BEGIN
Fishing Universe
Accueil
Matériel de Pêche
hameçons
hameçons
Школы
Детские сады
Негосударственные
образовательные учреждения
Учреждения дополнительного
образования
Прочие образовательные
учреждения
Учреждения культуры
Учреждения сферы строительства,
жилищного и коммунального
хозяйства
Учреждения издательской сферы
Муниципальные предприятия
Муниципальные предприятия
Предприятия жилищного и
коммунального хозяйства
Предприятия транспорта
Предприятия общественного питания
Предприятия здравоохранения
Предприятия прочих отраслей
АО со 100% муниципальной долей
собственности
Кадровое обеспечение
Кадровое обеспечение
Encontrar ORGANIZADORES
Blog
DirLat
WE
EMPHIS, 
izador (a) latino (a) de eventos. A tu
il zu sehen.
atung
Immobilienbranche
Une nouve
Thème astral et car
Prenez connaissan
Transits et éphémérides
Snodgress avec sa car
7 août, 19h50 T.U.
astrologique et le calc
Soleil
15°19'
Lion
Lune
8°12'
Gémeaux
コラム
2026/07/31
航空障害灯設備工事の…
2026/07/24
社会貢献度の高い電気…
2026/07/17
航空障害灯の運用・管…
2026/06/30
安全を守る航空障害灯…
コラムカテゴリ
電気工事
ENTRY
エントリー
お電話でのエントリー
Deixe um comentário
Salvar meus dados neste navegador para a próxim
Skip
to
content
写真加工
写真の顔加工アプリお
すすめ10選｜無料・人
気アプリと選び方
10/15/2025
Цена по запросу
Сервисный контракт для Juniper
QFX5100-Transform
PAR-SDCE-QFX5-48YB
END
▶ What to do
The data above should be returned in full, exactly as written.

▶ Exercise solution
Fishing Universe
Accueil
Matériel de Pêche
hameçons
hameçons
Школы
Детские сады
Негосударственные
образовательные учреждения
Учреждения дополнительного
образования
Прочие образовательные
учреждения
Учреждения культуры
Учреждения сферы строительства,
жилищного и коммунального
хозяйства
Учреждения издательской сферы
Муниципальные предприятия
Муниципальные предприятия
Предприятия жилищного и
коммунального хозяйства
Предприятия транспорта
Предприятия общественного питания
Предприятия здравоохранения
Предприятия прочих отраслей
АО со 100% муниципальной долей
собственности
Кадровое обеспечение
Кадровое обеспечение
Encontrar ORGANIZADORES
Blog
DirLat
WE
EMPHIS, 
izador (a) latino (a) de eventos. A tu
il zu sehen.
atung
Immobilienbranche
Une nouve
Thème astral et car
Prenez connaissan
Transits et éphémérides
Snodgress avec sa car
7 août, 19h50 T.U.
astrologique et le calc
Soleil
15°19'
Lion
Lune
8°12'
Gémeaux
コラム
2026/07/31
航空障害灯設備工事の…
2026/07/24
社会貢献度の高い電気…
2026/07/17
航空障害灯の運用・管…
2026/06/30
安全を守る航空障害灯…
コラムカテゴリ
電気工事
ENTRY
エントリー
お電話でのエントリー
Deixe um comentário
Salvar meus dados neste navegador para a próxim
Skip
to
content
写真加工
写真の顔加工アプリお
すすめ10選｜無料・人
気アプリと選び方
10/15/2025
Цена по запросу
Сервисный контракт для Juniper
QFX5100-Transform
PAR-SDCE-QFX5-48YB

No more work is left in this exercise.